Y así llega un viernes y otro fin de semana más hasta que, de pronto, en el tiempo que dura un chasquido, esas paredes, las tuyas, que han sido escudo protector día tras día, se desmoronan ante tus ojos sin que apenas puedas hacer nada por evitarlo. Y eso, en el mejor de los casos, porque existe incluso la probabilidad de que ese lugar que tantas veces te ha salvado, se convierta en tu propio asesino desplomándose contigo dentro, aplastándote la vida.

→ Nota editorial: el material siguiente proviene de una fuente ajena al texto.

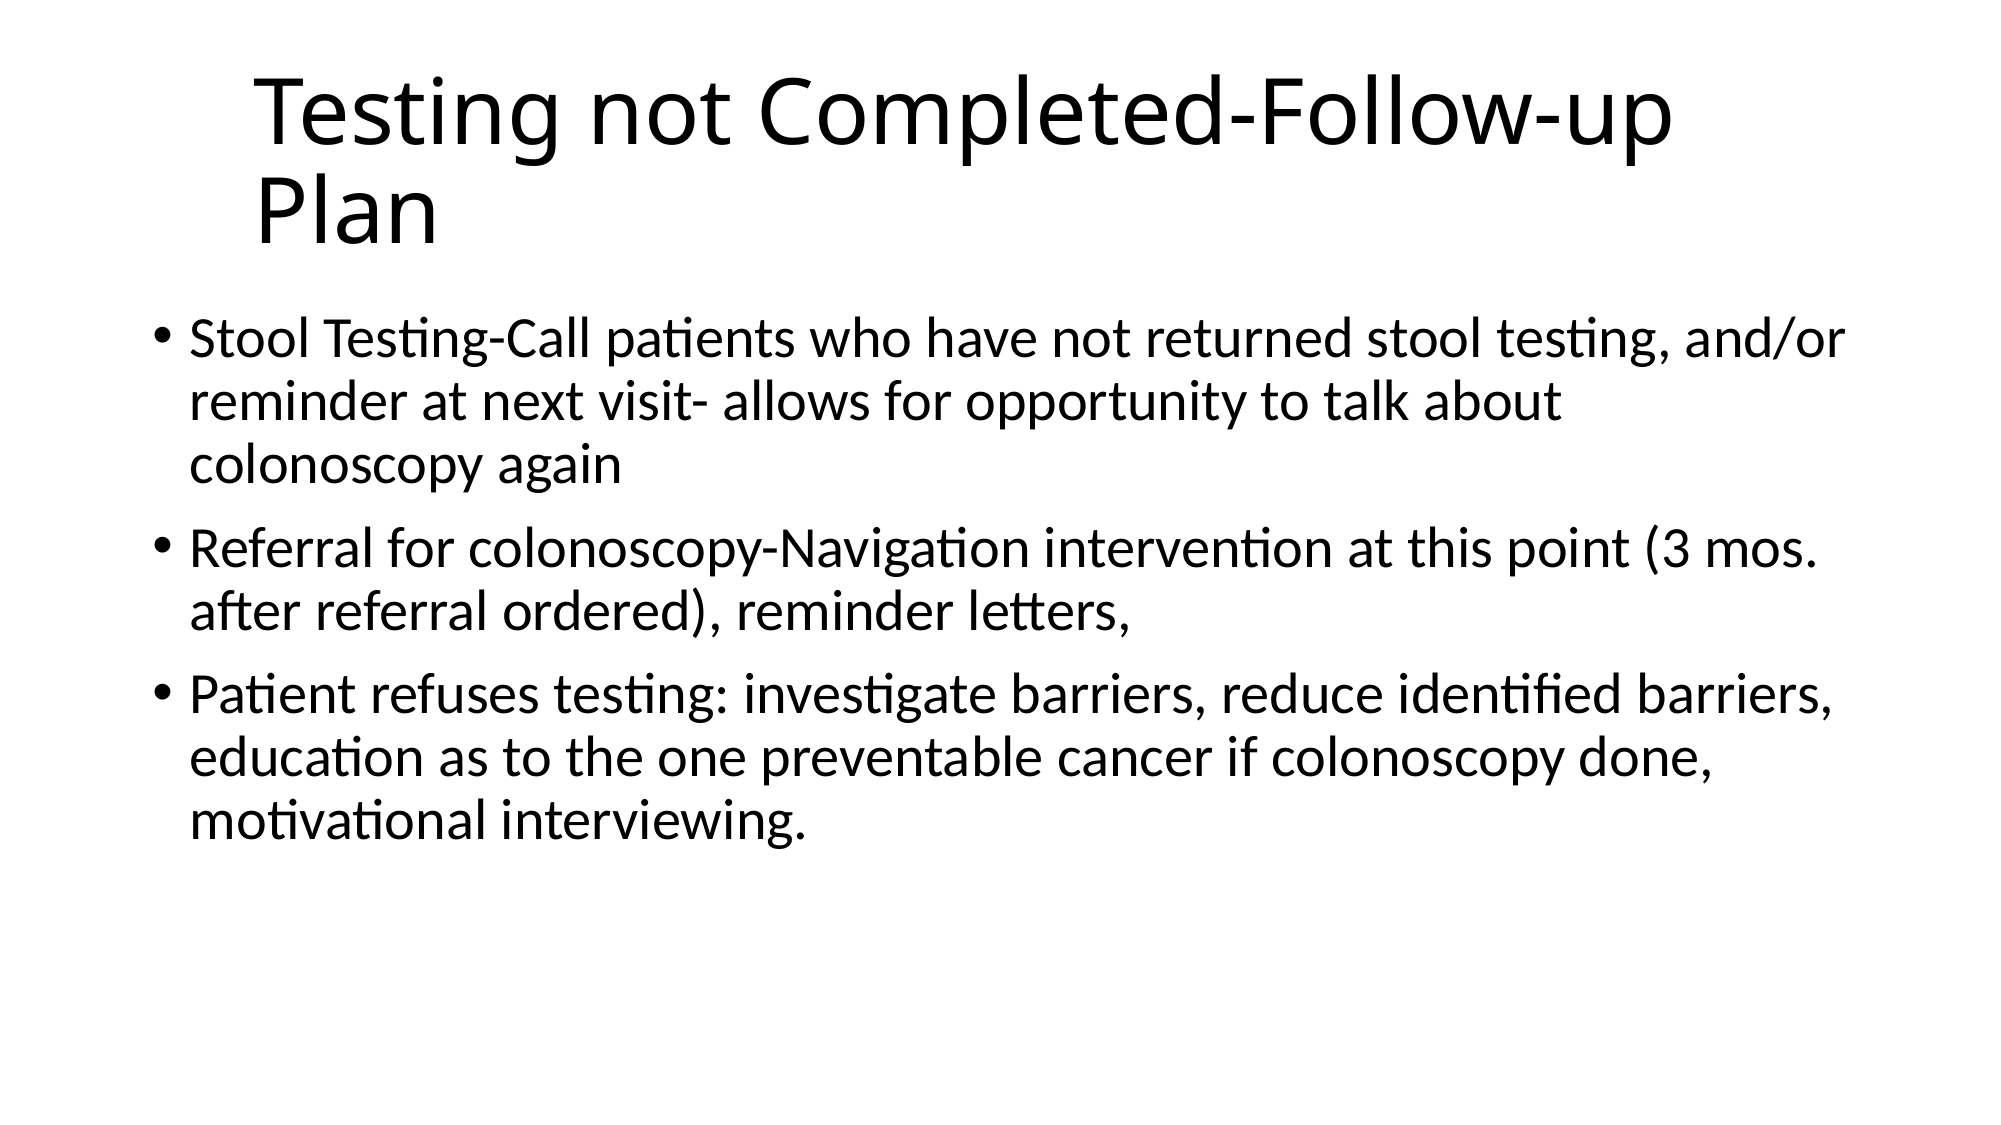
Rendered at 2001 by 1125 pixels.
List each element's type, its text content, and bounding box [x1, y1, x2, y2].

title Testing not Completed-Follow-up Plan [238, 55, 1722, 274]
list Stool Testing-Call patients who have not returned stool testing, and/or reminder at next visit- allows for opportunity to talk about colonoscopy again Referral for colonoscopy-Navigation intervention at this point (3 mos. after referral ordered), reminder letters, Patient refuses testing: investigate barriers, reduce identified barriers, education as to the one preventable cancer if colonoscopy done, motivational interviewing. [137, 299, 1863, 1014]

Todo esto me viene a la cabeza mientras observo las terroríficas imágenes de los terremotos que han dejado miles de muertos en el sureste de Turquía y el norte de Siria. Y trato de ponerme -imposible- en el lugar de esos rostros que pasan fugaces en los telediarios. Víctimas, supervivientes, milagros de un desastre que les sorprendió de noche y sin previo aviso. Me detengo en algunos videos que están dando la vuelta al mundo. El de alguien que graba en el interior de un piso cómo el televisor, las cortinas, el suelo se tambalean mientras alguno de los inquilinos continúa durmiendo. Empieza ahí una pesadilla inimaginable. Ese padre que grita desesperado a montañas de escombros: ¡Niñas, haced ruido!, esperando un eco familiar que no se escucha. El joven que relata en primer plano, a su teléfono, que no sabe si sobrevivirá al temblor: “Que Dios nos ayude”, dice. O esa niña de siete años protegiendo la cabeza de su hermano con el brazo, mientras los dos resisten entre bloques de hormigón como si fueran el fiambre de un bocadillo. El sonido del llanto de un bebé asustado y blanquecino por el polvo, tras permanecer horas y horas entre los cimientos.

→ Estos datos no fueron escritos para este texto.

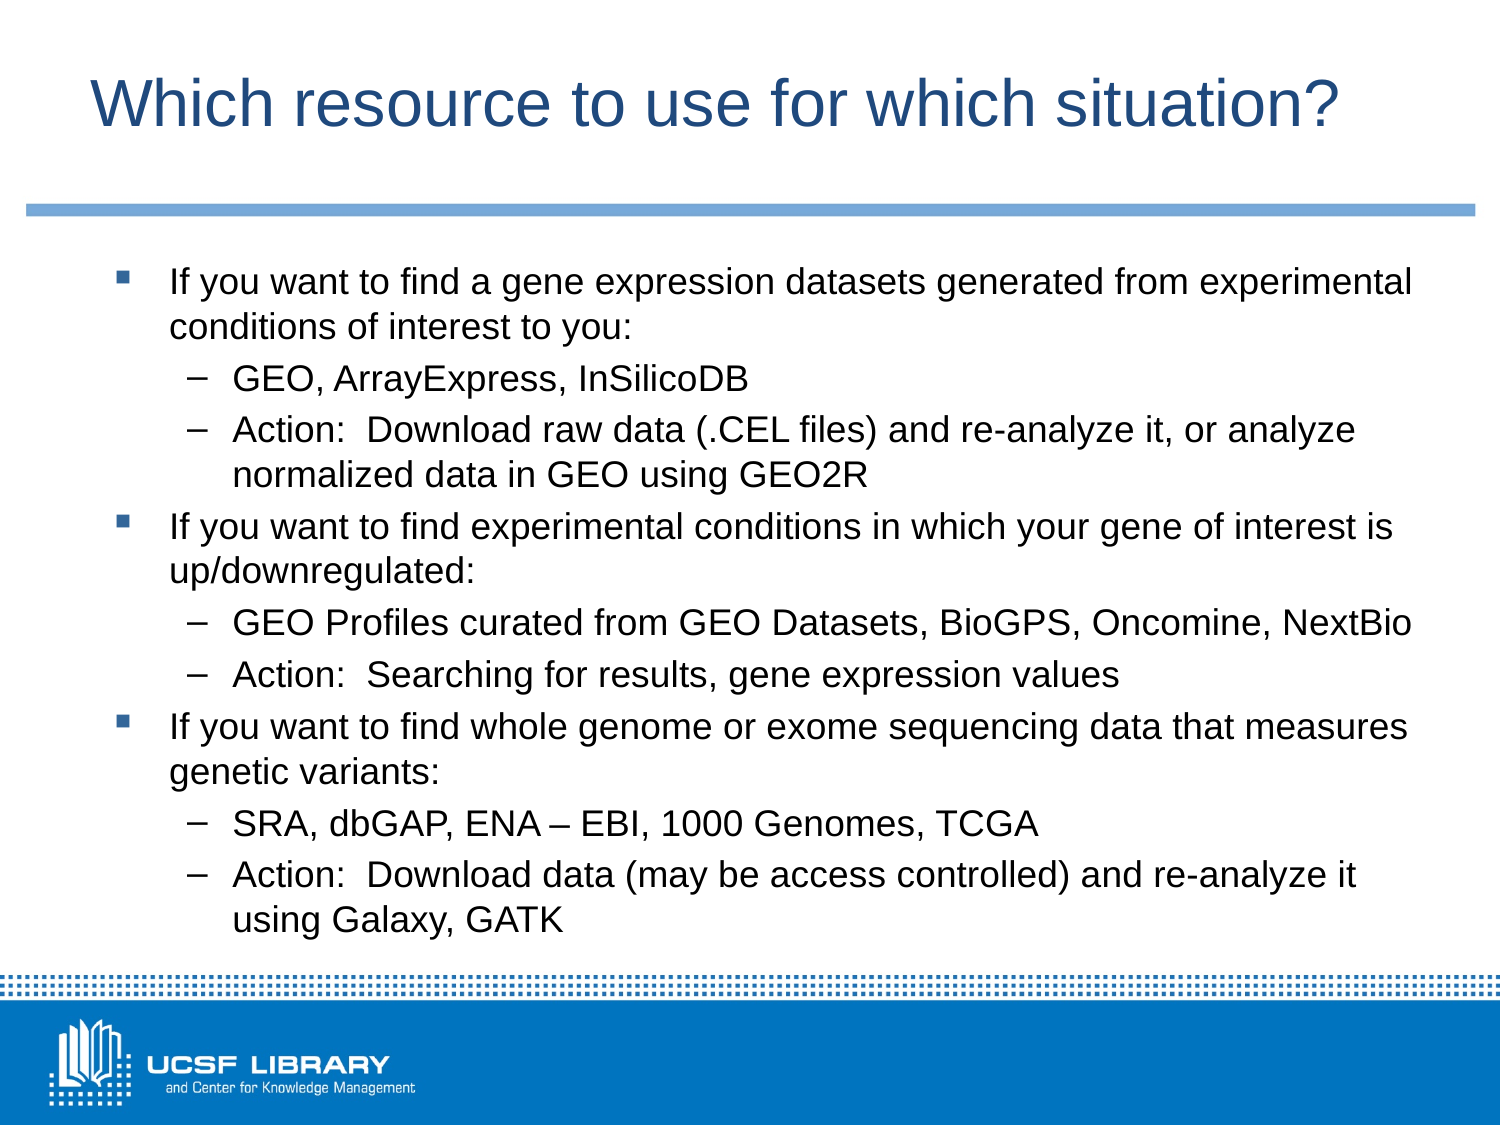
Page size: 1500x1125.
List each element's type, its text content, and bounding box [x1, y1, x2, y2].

list If you want to find a gene expression datasets generated from experimental conditions of interest to you: GEO, ArrayExpress, InSilicoDB Action: Download raw data (.CEL files) and re-analyze it, or analyze normalized data in GEO using GEO2R If you want to find experimental conditions in which your gene of interest is up/downregulated: GEO Profiles curated from GEO Datasets, BioGPS, Oncomine, NextBio Action: Searching for results, gene expression values If you want to find whole genome or exome sequencing data that measures genetic variants: SRA, dbGAP, ENA – EBI, 1000 Genomes, TCGA Action: Download data (may be access controlled) and re-analyze it using Galaxy, GATK [99, 249, 1438, 975]
picture [0, 0, 1500, 1125]
title Which resource to use for which situation? [75, 50, 1475, 150]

Llevan días rascando y rascando entre los cascotes confiando en que un brazo, un rostro, una pierna asome dando una señal
Son escenas propias de una película apocalíptica. Tantas historias, tantas. La de ese hombre al que vemos abatido, sentado sobre amasijos de piedras con una chaqueta de un naranja vivo aferrado a una mano muerta que se vislumbra sobre lo que fue una cama. Es la de su hija de 15 años. Falleció soñando. Esas imágenes de noche en las que sólo se ven pequeños puntos de luz, como fogatas, puestos por los rescatadores para iluminar cordilleras de rocas en busca de corazones que sigan palpitando y desafiando a las leyes de la resistencia. Llevan días rascando y rascando entre los cascotes confiando en que un brazo, un rostro, una pierna asome dando una señal. Cada superviviente que resurge de entre las ruinas es motivo de alegría en un lugar devastado por la tristeza.

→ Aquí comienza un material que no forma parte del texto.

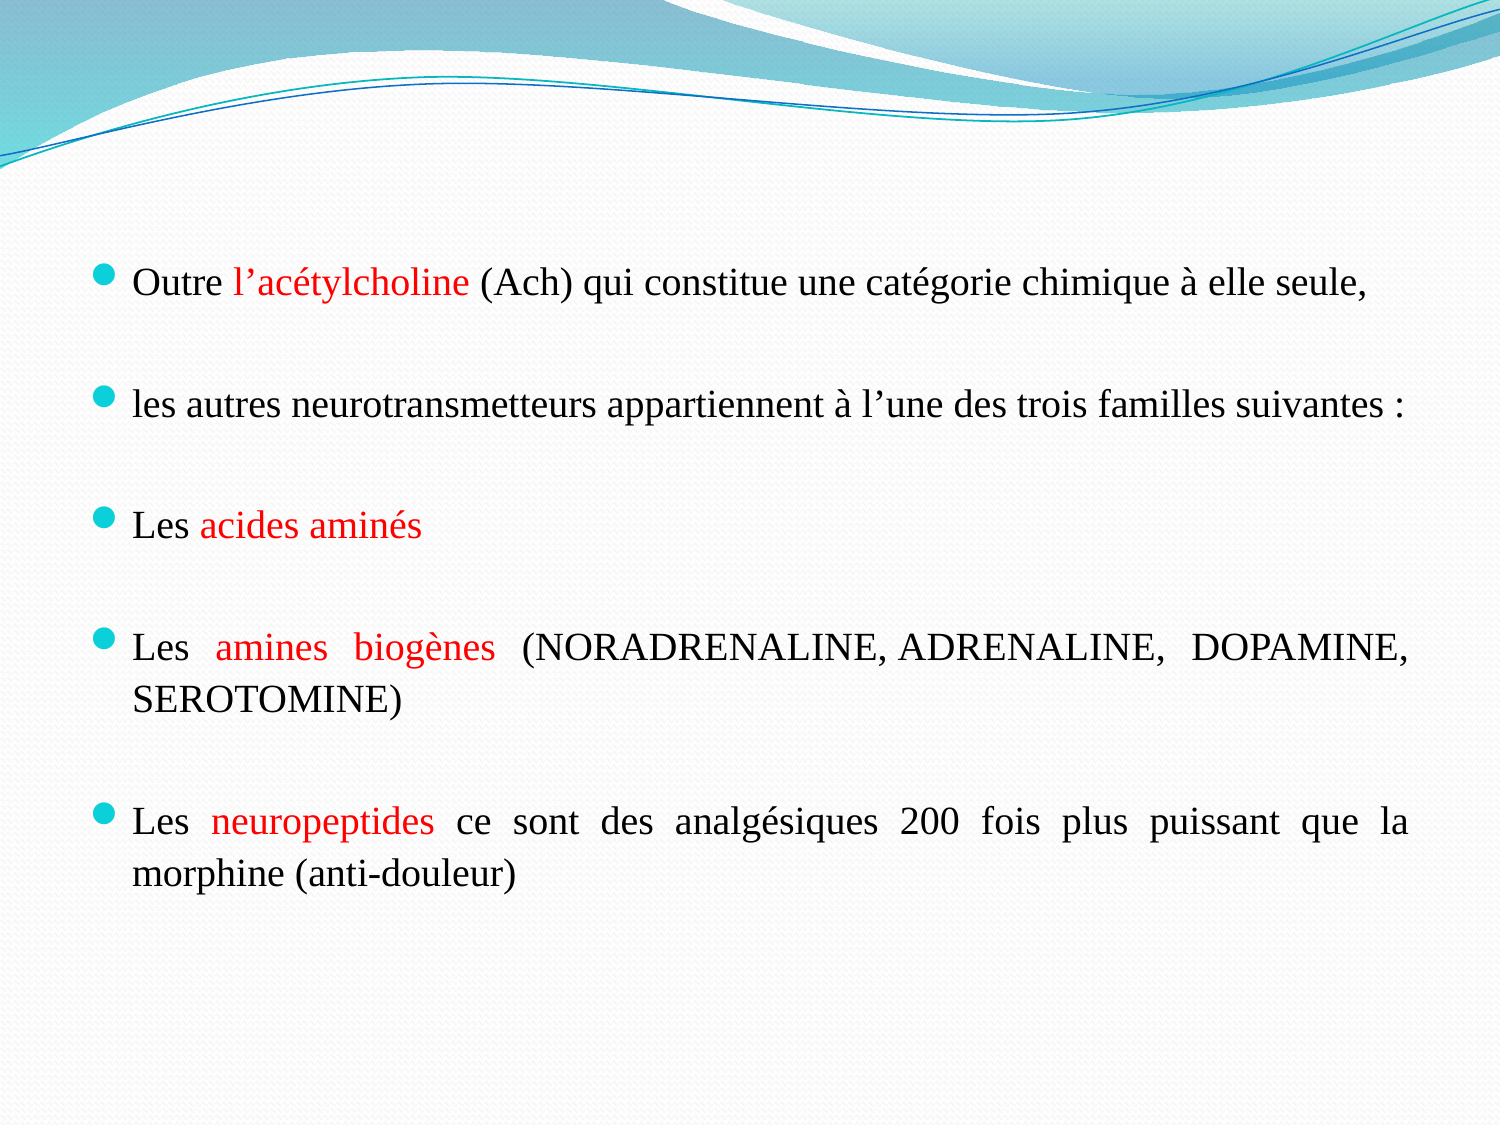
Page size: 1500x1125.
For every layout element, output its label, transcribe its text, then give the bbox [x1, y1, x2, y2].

list Outre l’acétylcholine (Ach) qui constitue une catégorie chimique à elle seule, les autres neurotransmetteurs appartiennent à l’une des trois familles suivantes : Les acides aminés Les amines biogènes (NORADRENALINE, ADRENALINE, DOPAMINE, SEROTOMINE) Les neuropeptides ce sont des analgésiques 200 fois plus puissant que la morphine (anti-douleur) [75, 243, 1425, 964]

Porque cómo te enfrentas a eso, a la vida, a la muerte, a la destrucción que te devora un día indeterminado, inesperado, en el que ya no puedes ni siquiera regresar a tu casa en busca de cobijo. Ya no existe, se la ha tragado la tierra. Y así, sin hogar, se han quedado, de repente, más de quinientas mil personas. Desafiando en la calle al miedo, a los cinco grados bajo cero, a la nieve, tratando de calentarse con un fuego improvisado o refugiándose en el coche o en un polideportivo habilitado temporalmente. Porque todo, en estos casos, es temporal. La atención, la ayuda, la respuesta internacional. Todo, menos el dolor, el sufrimiento que provoca tanta pérdida. Ahora los ojos están en Turquía, vemos lo que ocurre gracias a las cámaras, los móviles, pero ¿qué pasa con lo que no vemos? ¿Cómo sabemos lo que sucede en Siria si hace ya demasiados años dejamos de mirar a ese país que se acostumbró a sobrevivir bajo los escombros, a sortear los golpes, a soportar la guerra? ¿Qué vendrá todavía? ¿Qué tendrá lugar después? ¿Qué sabemos hoy de tantos otros sitios como Nepal, Haití, L’Aquila? ¿Qué es mal recuerdo y qué realidad?
Cómo aplacar las preguntas, toda la incertidumbre, cuando llegue un lunes, un martes, un miércoles, un jueves, un viernes y solo quede una única certeza, la más terrible: la del olvido.